Something to think about...

...the dignity and importance of the smith's art is at once apparent. While others besides him use hammers, it is to the smith that they all must go for their hammers.

-Richardson

Wednesday, December 19, 2007

The Polished Edge

Here's a quote I found in Richardson's book by a smith of the 19th century. It helps understand clearly the value of polishing the edges of knives and cutting tools.

All cutting and piercing edge-tools operate on the principle of the wedge. A brad-awl furnishes an example which all can readily understand. The cutting edge of the awl severs the fibres of wood as the instrument enters, and the particles are compressed into a smaller compass, in the same manner as when a piece of wood is separated by a wedge. A chisel is a wedge in one sense; and an ax, drawing knife, or jack-knife is also a wedge. When a keen-edged razor is made to clip a hair or to remove a man’s beard, it operates on the principle of the wedge.
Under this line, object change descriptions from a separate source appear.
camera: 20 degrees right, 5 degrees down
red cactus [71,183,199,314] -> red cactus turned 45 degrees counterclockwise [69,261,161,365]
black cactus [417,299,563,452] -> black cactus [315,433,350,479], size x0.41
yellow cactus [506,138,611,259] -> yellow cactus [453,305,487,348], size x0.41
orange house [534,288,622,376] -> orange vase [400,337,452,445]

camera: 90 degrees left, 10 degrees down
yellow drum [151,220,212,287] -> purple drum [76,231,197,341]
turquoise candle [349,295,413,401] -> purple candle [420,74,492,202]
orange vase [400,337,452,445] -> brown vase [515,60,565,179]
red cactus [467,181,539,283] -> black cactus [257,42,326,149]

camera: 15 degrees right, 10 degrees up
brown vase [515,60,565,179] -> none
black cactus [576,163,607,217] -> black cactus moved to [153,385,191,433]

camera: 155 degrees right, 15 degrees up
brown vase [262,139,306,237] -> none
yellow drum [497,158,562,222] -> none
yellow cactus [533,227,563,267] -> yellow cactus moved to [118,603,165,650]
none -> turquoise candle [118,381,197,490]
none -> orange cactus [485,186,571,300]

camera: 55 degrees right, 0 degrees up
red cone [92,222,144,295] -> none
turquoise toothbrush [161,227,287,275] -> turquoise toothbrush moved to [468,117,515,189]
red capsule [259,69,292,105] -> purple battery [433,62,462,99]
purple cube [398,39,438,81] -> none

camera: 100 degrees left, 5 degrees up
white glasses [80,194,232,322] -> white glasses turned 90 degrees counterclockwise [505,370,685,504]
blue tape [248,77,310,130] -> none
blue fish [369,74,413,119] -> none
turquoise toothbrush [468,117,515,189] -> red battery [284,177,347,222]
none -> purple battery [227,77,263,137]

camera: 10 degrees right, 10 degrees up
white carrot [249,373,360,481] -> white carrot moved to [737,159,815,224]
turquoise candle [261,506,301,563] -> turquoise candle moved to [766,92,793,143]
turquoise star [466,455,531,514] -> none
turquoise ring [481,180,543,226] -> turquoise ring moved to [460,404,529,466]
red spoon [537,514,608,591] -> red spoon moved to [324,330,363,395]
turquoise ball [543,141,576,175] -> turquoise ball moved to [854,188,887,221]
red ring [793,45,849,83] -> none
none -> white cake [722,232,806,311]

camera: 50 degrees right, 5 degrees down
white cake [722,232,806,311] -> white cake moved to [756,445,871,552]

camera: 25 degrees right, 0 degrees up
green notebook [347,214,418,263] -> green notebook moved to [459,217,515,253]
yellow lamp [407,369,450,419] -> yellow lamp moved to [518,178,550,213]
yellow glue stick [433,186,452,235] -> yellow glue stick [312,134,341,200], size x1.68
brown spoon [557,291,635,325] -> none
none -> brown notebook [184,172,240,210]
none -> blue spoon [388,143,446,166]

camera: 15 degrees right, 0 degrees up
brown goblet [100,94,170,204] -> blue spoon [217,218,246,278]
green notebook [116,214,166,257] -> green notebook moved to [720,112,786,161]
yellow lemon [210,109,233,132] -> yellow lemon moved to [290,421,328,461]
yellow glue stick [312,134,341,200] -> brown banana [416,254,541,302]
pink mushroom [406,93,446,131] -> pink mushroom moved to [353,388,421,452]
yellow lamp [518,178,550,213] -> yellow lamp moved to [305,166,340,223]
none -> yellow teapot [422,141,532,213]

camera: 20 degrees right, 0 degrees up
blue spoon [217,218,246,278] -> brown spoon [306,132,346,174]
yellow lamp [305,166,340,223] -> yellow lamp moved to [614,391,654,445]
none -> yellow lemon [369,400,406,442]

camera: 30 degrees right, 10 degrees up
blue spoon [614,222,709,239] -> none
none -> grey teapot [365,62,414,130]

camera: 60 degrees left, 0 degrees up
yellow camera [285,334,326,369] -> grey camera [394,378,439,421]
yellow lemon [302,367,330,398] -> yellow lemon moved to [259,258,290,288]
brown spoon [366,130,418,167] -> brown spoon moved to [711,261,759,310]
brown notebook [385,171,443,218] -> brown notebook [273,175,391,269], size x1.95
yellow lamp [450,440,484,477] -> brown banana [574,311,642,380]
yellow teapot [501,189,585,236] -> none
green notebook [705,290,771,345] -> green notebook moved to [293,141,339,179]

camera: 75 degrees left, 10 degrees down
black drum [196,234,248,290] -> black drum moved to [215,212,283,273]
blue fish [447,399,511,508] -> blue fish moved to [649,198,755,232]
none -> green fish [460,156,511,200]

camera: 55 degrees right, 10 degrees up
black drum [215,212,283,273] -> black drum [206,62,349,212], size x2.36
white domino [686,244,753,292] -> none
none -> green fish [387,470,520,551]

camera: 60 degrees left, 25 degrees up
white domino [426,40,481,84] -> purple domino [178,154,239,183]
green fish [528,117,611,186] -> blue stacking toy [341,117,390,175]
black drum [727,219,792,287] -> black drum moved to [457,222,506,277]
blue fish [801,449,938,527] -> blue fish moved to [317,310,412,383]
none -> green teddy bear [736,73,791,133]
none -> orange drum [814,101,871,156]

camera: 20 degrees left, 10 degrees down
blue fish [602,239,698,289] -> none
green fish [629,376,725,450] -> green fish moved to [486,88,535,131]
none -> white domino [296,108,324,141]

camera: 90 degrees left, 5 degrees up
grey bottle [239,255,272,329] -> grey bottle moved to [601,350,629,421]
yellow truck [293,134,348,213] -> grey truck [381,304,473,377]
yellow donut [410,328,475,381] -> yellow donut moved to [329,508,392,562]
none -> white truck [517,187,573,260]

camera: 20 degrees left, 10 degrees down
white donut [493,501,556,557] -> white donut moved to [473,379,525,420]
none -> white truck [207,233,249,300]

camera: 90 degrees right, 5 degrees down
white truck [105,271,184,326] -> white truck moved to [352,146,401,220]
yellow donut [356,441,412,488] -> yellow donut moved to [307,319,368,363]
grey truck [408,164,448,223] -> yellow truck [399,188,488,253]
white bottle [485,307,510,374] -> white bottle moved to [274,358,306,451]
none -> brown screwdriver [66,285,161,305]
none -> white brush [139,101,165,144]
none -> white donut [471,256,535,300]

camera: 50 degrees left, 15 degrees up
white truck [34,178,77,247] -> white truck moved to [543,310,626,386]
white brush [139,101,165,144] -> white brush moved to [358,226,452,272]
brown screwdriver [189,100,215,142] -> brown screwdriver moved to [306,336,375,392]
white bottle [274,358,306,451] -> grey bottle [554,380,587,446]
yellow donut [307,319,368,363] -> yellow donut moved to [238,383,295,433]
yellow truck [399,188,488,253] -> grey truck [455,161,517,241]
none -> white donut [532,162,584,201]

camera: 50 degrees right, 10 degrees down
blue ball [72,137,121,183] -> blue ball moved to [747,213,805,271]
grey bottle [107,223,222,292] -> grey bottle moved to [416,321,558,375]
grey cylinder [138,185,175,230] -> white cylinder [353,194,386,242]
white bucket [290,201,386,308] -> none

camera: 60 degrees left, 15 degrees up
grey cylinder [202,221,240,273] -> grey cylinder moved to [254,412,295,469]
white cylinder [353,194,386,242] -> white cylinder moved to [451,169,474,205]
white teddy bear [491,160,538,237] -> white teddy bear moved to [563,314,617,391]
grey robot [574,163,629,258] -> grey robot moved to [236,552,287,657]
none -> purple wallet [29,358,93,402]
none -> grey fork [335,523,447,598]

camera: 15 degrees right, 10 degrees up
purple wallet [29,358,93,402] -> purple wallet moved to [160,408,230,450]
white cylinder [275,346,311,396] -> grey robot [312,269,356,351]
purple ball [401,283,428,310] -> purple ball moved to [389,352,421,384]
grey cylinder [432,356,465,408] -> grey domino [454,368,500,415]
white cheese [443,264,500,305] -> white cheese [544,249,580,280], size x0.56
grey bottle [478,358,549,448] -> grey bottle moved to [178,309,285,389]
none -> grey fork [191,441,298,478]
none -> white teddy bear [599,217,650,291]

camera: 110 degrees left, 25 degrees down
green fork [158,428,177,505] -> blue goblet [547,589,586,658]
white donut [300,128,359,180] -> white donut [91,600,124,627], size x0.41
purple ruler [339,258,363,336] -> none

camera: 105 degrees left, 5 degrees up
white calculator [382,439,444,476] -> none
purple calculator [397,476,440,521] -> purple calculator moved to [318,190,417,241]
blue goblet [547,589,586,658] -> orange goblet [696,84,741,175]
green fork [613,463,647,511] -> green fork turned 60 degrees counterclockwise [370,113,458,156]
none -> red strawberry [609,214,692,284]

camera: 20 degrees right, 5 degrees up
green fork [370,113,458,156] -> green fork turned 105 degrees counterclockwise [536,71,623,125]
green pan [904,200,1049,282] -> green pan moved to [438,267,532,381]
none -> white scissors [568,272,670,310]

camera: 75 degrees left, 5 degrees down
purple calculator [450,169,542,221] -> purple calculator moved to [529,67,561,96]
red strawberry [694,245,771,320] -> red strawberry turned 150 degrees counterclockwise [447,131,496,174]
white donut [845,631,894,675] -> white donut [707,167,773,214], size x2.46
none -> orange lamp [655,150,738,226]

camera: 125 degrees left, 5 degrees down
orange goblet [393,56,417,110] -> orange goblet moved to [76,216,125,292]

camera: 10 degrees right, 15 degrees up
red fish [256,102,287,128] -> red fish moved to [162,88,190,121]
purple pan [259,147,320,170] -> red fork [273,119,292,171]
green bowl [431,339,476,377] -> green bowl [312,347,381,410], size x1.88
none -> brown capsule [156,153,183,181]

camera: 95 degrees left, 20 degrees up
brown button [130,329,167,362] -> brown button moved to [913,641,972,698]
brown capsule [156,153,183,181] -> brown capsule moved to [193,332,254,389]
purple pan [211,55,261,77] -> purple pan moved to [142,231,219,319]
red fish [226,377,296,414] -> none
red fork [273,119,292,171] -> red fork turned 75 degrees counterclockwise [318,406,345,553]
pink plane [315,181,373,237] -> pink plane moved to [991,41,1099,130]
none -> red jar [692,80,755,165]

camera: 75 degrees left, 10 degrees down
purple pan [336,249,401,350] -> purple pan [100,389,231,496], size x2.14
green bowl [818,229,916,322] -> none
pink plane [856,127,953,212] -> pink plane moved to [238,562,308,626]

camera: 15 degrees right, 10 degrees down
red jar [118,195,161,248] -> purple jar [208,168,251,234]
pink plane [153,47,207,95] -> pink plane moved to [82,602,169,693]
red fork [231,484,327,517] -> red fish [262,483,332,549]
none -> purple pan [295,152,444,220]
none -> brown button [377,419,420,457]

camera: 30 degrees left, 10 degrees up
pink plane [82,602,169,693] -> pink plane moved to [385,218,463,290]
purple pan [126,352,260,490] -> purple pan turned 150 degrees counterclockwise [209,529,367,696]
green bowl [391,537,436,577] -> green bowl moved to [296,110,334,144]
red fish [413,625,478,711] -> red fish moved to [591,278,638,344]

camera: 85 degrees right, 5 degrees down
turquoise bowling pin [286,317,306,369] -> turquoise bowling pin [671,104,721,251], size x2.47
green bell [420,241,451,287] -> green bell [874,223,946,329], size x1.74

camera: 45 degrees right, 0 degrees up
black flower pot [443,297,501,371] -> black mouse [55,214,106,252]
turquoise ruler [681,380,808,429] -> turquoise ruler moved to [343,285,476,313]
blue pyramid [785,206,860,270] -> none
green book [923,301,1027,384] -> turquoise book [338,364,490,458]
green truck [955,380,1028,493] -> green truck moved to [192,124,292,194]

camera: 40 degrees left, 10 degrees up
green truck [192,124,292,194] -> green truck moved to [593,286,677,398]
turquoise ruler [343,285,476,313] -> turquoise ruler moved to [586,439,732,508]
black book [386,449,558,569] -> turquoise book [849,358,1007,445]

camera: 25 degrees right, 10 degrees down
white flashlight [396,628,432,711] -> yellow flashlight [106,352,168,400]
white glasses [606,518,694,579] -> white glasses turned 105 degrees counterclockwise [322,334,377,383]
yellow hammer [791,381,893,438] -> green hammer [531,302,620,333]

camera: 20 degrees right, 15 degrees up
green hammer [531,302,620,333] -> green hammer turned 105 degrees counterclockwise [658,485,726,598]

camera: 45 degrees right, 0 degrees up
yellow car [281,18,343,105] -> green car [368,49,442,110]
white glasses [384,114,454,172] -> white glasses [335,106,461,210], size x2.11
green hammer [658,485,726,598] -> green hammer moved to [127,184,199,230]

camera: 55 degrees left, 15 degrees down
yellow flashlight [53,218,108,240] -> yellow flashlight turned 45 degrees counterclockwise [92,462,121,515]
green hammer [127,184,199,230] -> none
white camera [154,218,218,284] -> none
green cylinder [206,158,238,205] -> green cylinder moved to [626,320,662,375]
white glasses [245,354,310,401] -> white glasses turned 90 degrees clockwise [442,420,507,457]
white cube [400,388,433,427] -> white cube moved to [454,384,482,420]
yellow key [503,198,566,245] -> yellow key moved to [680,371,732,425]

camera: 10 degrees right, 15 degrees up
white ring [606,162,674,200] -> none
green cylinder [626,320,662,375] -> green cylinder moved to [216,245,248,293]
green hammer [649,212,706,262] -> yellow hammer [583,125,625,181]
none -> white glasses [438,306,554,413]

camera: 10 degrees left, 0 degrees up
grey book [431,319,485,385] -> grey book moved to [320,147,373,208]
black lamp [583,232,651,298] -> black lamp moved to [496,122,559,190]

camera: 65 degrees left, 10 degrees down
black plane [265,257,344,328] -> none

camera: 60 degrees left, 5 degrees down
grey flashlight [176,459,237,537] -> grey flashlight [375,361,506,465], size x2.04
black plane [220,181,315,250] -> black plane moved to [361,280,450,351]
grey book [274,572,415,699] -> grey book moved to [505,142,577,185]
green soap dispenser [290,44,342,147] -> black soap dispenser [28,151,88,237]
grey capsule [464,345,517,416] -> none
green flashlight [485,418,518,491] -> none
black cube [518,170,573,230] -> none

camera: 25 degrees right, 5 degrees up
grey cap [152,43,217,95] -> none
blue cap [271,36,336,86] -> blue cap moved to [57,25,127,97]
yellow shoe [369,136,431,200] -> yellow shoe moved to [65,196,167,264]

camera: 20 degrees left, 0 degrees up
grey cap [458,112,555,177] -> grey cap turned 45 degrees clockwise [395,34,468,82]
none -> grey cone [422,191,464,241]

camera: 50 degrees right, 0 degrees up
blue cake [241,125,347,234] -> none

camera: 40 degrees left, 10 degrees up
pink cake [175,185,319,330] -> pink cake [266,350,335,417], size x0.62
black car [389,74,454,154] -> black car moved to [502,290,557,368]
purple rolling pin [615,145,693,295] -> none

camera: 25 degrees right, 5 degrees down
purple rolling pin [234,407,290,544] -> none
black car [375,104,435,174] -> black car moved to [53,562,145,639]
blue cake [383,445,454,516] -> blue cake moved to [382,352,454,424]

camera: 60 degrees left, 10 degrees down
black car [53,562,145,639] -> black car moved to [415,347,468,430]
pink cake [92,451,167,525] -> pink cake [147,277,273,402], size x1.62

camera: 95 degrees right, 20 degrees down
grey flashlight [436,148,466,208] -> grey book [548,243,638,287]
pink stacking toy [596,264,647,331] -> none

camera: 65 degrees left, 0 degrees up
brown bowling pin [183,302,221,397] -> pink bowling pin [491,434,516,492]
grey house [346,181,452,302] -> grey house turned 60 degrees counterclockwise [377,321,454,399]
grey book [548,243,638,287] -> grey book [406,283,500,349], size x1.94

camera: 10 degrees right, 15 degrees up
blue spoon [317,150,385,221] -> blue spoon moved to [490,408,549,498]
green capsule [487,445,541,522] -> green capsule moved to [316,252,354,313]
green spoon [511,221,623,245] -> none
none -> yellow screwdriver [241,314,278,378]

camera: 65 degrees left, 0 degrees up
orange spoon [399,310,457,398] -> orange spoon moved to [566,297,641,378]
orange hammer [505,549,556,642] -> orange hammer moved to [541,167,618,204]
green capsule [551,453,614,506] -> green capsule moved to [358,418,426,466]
Every intelligent mechanic understands that when a wedge is dressed out smoothly, it may be driven in with much less force than if its surface were left jagged and rough. The same idea holds good with respect to edge-tools. If the cutting edge be ground and whet to as fine an edge as may be practicable with a fine-gritted whet-stone, and if the surface back of the cutting edge be ground smooth and true, and polished neatly, so that one can discern the color of his eyes by means of the polished surface, the tool will enter whatever is to be cut by the application of much less force than if the surfaces were left as rough as they usually are when the tool leaves the grindstone. All edge-tools, such as axes, chisels and planes, that are operated with a crushing instead of a drawing stroke, should be polished neatly clear to the cutting edge, to facilitate their entrance into the substance to be cut.